*** Source material ***
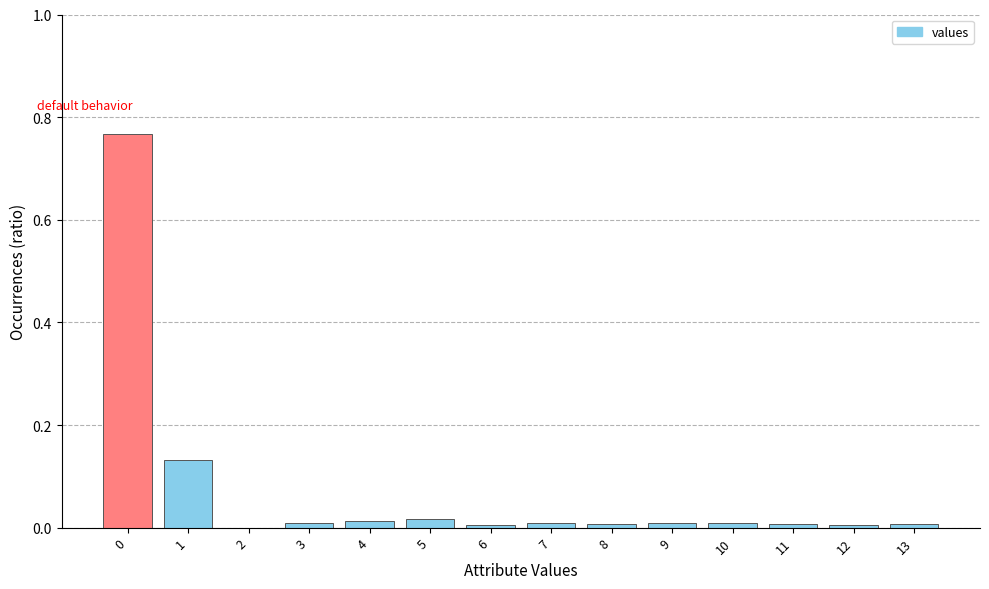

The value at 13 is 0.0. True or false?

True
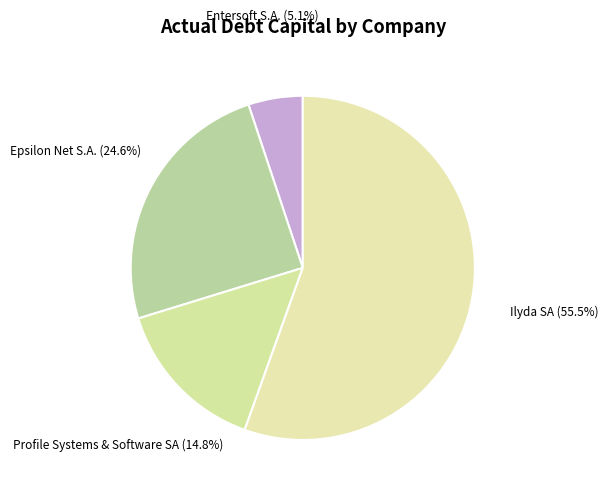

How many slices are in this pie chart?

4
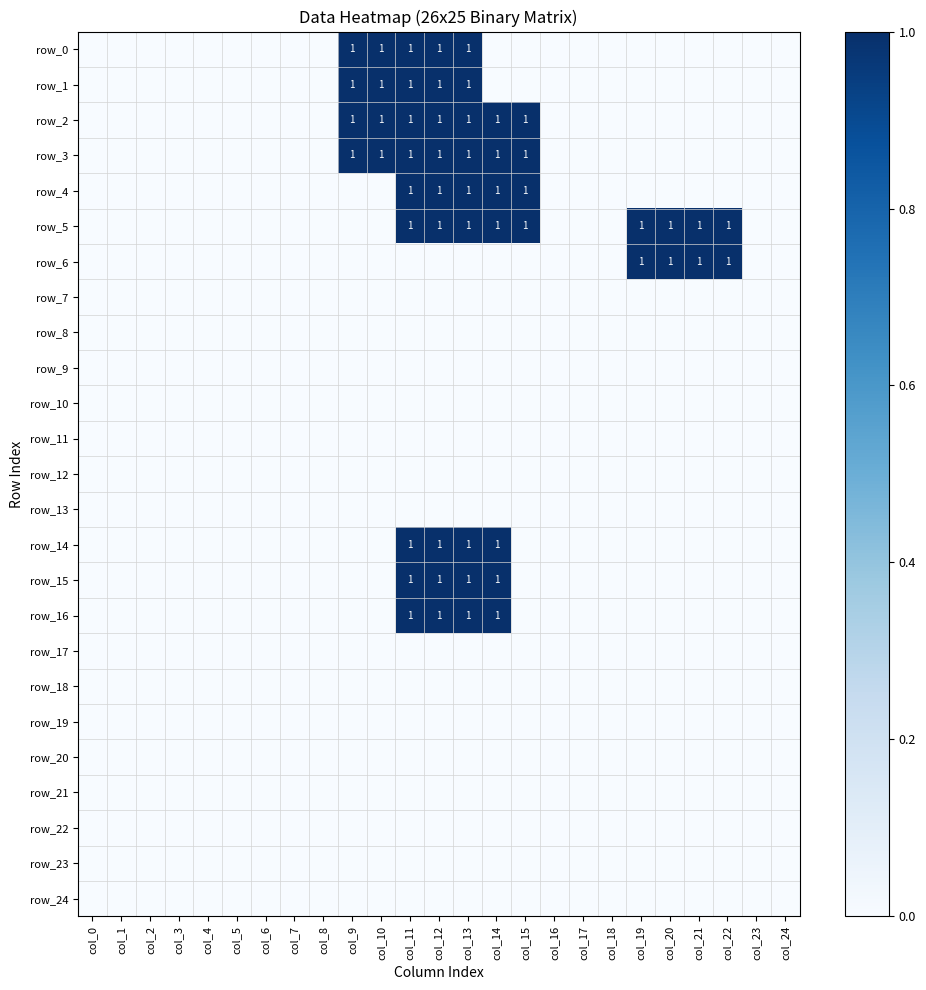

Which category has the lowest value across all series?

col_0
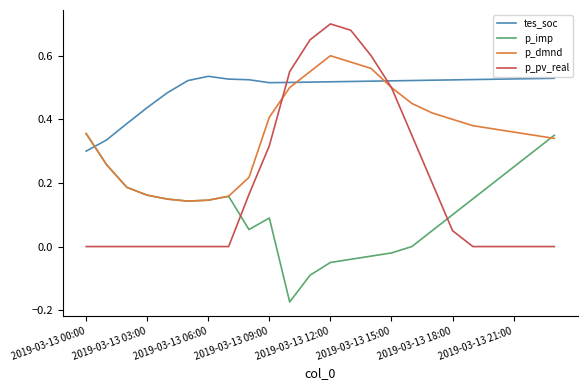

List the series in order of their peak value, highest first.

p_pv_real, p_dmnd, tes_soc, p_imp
*** End of Source material ***
- [Instruction] Reproduce the text of all the entries above verbatim, omitting the pictures.

- [Result of this task]
The value at 13 is 0.0. True or false?

True

How many slices are in this pie chart?

4

Which category has the lowest value across all series?

col_0

List the series in order of their peak value, highest first.

p_pv_real, p_dmnd, tes_soc, p_imp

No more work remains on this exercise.